# Claudio monteverdi vs Giovanni Piereluigi da Palestrina who do you preffer and why?



## deprofundis (Apr 25, 2014)

They were both fameous had similar notority, there music similar only Monteverdi was more avant-garde he started the baroque movement he years zero.

Than i have to says Palestrina touch me more than Monteverdi, im lisening wright now to- How fair thou art, the biblical passion of Palestrina by king singers ensemble, even if the king singer's have been criticized of sometime being a average ensemble at best at worst a poor quality ensemble...

But not whit this one , see my first Palestrina was missa papae marcelli all does not bad it did ain't reach me like this released of motets, this cd help me appreciate the geneous of Palestrina and enjoy it.

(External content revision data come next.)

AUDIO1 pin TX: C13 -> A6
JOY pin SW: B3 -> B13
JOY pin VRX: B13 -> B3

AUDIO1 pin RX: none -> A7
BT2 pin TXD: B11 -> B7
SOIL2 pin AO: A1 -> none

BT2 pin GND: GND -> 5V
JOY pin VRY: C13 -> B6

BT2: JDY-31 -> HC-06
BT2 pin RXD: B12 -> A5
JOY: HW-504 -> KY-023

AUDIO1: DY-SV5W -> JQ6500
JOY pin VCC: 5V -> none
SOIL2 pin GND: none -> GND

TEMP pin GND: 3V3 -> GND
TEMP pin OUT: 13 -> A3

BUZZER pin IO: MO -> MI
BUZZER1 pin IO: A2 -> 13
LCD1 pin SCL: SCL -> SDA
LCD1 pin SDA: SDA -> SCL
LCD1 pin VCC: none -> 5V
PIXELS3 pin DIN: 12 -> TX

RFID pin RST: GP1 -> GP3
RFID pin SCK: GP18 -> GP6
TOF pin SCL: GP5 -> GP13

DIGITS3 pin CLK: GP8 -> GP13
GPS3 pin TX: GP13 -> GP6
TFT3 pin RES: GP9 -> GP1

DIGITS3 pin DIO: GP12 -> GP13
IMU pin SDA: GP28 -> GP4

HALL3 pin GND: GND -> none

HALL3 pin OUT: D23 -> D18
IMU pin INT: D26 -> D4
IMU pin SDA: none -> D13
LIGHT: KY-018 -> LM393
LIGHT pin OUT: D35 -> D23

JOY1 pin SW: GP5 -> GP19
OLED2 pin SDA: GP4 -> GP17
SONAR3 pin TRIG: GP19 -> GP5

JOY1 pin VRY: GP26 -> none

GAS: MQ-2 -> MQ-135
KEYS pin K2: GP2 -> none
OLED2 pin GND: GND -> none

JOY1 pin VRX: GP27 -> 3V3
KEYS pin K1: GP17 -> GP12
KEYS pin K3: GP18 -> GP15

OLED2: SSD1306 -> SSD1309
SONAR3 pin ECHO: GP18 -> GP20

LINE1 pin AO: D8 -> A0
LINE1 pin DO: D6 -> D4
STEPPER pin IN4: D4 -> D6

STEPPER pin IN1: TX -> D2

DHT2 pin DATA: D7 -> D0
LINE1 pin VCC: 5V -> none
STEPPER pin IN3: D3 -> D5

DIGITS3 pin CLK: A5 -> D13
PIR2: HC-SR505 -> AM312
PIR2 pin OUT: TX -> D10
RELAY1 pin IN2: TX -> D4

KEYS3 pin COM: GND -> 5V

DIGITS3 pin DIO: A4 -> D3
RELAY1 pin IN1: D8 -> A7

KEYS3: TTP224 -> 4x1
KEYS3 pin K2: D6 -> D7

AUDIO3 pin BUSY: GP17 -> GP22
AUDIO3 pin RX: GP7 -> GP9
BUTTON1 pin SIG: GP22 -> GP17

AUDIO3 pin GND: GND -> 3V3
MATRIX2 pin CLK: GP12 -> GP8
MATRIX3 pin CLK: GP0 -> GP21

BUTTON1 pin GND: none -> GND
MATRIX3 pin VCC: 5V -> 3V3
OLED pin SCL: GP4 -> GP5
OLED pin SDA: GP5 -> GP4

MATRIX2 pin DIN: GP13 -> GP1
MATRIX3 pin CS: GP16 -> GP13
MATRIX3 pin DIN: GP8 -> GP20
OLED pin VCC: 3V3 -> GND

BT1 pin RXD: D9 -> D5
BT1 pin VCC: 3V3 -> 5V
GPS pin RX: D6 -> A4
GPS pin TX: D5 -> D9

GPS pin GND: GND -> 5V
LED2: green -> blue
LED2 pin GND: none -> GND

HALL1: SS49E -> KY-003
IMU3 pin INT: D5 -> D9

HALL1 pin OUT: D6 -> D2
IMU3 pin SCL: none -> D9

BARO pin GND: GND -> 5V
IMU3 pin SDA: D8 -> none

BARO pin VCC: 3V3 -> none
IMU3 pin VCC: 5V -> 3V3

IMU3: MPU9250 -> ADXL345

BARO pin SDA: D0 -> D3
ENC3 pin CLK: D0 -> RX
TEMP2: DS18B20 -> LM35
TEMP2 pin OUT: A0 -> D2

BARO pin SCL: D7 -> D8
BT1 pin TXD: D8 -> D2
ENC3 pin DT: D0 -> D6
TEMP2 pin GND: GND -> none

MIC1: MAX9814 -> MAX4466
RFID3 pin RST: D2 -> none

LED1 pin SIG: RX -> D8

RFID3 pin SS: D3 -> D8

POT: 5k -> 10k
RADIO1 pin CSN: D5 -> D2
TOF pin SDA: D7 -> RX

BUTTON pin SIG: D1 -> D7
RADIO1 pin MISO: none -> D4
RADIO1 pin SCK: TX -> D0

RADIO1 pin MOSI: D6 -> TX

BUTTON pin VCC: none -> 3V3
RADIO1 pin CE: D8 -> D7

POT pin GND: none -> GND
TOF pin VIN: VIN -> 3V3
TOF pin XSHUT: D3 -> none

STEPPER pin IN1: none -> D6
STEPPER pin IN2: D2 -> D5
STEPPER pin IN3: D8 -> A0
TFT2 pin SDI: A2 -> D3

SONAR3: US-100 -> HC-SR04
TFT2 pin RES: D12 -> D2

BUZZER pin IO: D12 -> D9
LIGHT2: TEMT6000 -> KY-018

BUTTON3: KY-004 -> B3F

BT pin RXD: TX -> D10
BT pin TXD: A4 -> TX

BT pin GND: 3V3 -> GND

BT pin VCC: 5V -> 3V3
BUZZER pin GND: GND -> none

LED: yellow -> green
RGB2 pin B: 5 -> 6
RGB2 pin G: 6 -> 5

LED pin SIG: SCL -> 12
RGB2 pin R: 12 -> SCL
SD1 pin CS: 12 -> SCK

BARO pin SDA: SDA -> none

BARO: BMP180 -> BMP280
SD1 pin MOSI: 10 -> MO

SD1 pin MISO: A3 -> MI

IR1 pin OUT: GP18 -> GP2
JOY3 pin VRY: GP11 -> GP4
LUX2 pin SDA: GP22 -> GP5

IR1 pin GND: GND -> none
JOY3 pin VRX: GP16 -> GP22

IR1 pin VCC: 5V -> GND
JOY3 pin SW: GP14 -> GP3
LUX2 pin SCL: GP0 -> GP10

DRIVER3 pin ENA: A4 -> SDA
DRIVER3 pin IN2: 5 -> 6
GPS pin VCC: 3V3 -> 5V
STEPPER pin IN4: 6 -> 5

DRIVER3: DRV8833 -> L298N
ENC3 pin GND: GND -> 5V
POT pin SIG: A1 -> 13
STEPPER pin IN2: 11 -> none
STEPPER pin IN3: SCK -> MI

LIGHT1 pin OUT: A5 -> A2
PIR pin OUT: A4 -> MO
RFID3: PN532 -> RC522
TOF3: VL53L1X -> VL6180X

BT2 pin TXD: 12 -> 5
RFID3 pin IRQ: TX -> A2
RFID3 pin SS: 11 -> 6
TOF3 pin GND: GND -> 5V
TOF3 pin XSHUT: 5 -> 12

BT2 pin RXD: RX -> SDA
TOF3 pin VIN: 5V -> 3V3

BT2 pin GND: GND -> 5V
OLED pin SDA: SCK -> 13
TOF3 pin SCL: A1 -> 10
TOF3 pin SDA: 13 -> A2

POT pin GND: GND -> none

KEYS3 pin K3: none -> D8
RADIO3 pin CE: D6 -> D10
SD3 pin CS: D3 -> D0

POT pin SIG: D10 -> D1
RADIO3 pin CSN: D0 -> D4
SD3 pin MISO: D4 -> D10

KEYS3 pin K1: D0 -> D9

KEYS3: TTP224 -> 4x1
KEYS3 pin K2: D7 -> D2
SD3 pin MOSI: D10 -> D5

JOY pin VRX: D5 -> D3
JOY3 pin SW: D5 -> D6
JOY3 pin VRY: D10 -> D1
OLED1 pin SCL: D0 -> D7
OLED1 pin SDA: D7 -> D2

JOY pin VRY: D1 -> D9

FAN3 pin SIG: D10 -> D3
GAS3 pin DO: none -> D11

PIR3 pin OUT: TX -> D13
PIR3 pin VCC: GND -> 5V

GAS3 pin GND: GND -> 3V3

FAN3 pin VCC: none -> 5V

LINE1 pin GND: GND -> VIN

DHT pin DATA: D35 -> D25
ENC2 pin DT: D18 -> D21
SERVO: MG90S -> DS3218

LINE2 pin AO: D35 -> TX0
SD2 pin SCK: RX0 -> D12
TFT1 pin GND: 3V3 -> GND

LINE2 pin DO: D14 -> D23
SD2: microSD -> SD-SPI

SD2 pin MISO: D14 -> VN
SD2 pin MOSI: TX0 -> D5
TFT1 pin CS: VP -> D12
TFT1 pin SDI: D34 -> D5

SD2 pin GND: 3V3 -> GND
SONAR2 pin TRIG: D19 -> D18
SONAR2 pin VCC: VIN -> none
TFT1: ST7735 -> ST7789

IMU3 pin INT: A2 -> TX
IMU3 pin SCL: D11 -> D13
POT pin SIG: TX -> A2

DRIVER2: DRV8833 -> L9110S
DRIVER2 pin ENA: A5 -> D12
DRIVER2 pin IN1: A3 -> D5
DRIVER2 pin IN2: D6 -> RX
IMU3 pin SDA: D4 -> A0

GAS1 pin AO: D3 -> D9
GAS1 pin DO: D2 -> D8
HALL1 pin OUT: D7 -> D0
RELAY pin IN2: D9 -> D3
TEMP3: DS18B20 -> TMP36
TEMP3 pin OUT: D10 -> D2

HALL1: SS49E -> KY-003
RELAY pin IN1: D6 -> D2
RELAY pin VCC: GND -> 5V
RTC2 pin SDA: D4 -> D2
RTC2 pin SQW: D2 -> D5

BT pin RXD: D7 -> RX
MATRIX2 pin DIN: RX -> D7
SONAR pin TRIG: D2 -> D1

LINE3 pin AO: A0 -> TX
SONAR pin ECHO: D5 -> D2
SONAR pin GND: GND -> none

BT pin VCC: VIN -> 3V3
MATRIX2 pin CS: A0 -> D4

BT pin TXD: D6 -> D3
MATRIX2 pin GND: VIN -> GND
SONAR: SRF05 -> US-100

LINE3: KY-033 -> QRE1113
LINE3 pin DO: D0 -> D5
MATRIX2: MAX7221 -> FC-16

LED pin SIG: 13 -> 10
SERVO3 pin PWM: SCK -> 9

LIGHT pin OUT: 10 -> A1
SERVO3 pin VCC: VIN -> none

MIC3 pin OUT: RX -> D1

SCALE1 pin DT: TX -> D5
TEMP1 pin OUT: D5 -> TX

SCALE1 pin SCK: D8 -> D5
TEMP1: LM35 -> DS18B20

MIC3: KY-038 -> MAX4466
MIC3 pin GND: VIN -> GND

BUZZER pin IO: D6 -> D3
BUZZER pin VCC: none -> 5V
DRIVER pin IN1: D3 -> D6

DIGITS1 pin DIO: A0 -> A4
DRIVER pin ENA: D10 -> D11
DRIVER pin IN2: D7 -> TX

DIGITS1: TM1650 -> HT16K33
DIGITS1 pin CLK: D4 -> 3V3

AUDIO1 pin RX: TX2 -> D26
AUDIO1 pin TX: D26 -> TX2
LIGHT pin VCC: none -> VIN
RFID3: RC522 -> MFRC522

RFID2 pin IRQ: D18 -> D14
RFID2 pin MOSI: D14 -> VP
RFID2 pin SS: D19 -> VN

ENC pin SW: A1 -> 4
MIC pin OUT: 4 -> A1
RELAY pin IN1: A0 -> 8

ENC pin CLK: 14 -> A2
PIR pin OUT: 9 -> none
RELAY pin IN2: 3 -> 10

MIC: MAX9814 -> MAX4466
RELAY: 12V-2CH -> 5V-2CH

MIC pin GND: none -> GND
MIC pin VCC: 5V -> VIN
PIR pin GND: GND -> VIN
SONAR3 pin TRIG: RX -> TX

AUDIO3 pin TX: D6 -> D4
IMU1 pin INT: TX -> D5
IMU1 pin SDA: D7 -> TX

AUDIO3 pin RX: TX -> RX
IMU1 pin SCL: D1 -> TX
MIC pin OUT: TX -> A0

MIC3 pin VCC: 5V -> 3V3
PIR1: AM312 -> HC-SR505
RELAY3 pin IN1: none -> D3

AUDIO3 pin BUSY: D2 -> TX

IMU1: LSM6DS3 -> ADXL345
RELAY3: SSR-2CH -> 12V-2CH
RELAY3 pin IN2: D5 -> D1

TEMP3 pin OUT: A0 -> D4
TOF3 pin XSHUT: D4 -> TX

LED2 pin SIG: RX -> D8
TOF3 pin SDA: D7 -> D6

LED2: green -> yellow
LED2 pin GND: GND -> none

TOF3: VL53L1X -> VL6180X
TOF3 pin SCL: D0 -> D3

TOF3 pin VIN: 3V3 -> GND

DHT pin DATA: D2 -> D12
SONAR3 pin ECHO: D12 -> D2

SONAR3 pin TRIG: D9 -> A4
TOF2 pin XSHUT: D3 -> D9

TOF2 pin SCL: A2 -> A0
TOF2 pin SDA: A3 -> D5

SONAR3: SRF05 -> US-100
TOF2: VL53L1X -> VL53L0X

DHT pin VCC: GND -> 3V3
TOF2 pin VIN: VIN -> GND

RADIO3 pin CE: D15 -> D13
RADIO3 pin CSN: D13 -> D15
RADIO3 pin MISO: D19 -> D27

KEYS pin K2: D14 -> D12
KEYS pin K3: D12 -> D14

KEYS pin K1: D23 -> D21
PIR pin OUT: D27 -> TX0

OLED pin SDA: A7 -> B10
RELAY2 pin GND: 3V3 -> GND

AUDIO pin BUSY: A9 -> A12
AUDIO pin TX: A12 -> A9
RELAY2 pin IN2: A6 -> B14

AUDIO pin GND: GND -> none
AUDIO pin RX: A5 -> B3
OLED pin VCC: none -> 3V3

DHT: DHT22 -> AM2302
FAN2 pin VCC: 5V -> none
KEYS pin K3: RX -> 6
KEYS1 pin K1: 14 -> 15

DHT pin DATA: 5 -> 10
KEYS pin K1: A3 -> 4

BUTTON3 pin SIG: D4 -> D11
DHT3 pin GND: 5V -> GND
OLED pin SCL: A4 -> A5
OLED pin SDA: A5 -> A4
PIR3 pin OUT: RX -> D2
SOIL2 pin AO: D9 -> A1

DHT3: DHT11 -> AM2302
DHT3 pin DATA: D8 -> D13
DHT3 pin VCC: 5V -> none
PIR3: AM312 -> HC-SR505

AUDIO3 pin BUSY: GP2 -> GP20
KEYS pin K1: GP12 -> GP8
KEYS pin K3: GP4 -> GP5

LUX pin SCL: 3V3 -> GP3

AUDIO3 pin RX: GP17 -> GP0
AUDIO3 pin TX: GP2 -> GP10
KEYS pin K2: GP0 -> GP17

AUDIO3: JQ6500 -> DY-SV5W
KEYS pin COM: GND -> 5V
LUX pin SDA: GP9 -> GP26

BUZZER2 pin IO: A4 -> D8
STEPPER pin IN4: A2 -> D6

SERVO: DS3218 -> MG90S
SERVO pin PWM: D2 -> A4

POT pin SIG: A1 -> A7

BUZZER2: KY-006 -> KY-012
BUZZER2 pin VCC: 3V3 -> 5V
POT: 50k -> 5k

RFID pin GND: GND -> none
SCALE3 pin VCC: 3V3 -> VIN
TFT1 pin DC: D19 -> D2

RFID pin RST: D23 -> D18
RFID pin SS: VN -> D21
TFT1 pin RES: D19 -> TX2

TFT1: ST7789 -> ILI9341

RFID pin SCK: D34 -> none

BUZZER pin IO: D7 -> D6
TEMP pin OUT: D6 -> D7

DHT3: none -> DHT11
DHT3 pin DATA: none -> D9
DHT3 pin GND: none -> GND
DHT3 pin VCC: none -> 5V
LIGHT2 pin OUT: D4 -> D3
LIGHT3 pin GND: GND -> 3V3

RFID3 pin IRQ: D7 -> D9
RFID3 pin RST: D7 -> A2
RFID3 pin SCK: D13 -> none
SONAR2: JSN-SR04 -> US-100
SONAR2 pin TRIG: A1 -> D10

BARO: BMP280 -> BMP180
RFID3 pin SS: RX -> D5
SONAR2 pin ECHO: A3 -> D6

Whit Claudio Monteverdi i like a couple of thing l'orfeo and vespers of the blessed virgin , beside this madrigal 4-5 on naxos and madrigal 7 on brilliant sadely his madrigal did not catch my atention has
outstandingly good his madrigal are less interresting than Gesualdo that came before him(but Gesualdo is the prince of madrigalist the master, for Palestrina i dont know i did ain't heard his madrigal fully.

So in the end i preffer Palestrina over Monteverdi, since i heard more Monteverdi and less Palestrina
but felt Palestrina has something special Monteverdi does ain't, i can put my finger on it, it's just how i feel.

But bare whit me im no expert on these classical composer , i did not lisen to a sizeable quantity of works of both a substancial quantity that is.

So who do you favor one over the other or there just flavor of ice cream to you some preffer chocolat other vanilla, they share the same geneous? none are greater?

Your verdict please, me i rest my case :tiphat:


----------



## Klassic (Dec 19, 2015)

deprofundis my friend, I never would have returned to this forum if you were not still here. I liked hearing about the music you shared with your father.


----------



## Hildadam Bingor (May 7, 2016)

deprofundis said:


> Than i have to says Palestrina touch me more than Monteverdi


Well yeah, he worked for the Vatican.


----------



## Pugg (Aug 8, 2014)

Hildadam Bingor said:


> Well yeah, he worked for the Vatican.


Last time I checked he still is .


----------



## Johnnie Burgess (Aug 30, 2015)

Pugg said:


> Last time I checked he still is .


Hard to work when he has been dead for 422 years.


----------



## Mandryka (Feb 22, 2013)

deprofundis said:


> They were both fameous had similar notority, there music similar only Monteverdi was more avant-garde he started the baroque movement he years zero.
> 
> Than i have to says Palestrina touch me more than Monteverdi, im lisening wright now to- How fair thou art, the biblical passion of Palestrina by king singers ensemble, even if the king singer's have been criticized of sometime being a average ensemble at best at worst a poor quality ensemble...
> 
> ...


I prefer Monteverdi, really because of Incoronazione, Ritorno and Tancredi. I think the range of emotions expressed by his recitative style, and the bold forms, are really sympathetic. I don't know Monteverdi's religious music too well, but there's a very good recording by Leonhardt of the St Giovanni Batista Vespers. Of course everyone loves the St Marco vespers and in performance the music is seductive. I have never explored Selva Morales.

Oh the other thing I really liked were some a cappella madrigals, Bk 4 I think. Clearly Bk 8 is important.


----------



## clavichorder (May 2, 2011)

Got lots of information and experience with both to gather, before I can have even a temporary preference for one over the other!


----------



## Pugg (Aug 8, 2014)

clavichorder said:


> Got lots of information and experience with both to gather, before I can have even a temporary preference for one over the other!


They are not even comparable those two composers.


----------



## Heliogabo (Dec 29, 2014)

Pugg said:


> They are not even comparable those two composers.


Yes, my toughts too.


----------



## deprofundis (Apr 25, 2014)

Yikes, i think, this was a bad move , i did not ment to attack Monteverdi, i know he is sacro-saint and very important in classical music history and all of his work, i coined them in the same league perhaps i did a wrong move, but like i said im not an expert in these classical composers.Im sorry an opinion is an opinion nothing more , maybe i gave my opinion more than reality, i was wrong


----------